##### INPUT DATA

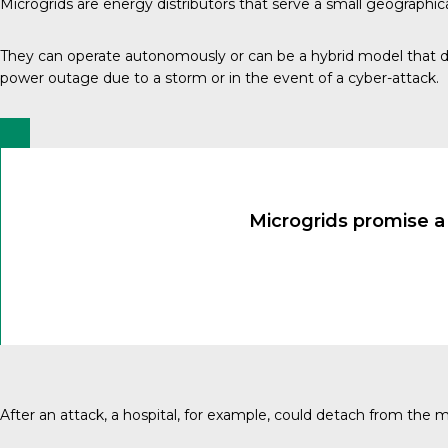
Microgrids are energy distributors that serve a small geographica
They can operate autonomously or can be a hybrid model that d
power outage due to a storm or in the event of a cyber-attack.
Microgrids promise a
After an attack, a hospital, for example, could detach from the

##########

DIRECTIVE -> The answer should consist only of the lines from the line containing "Microgrids promise a" through the final line of the listing above, reproduced exactly.

SOLUTION BELOW ->
Microgrids promise a
After an attack, a hospital, for example, could detach from the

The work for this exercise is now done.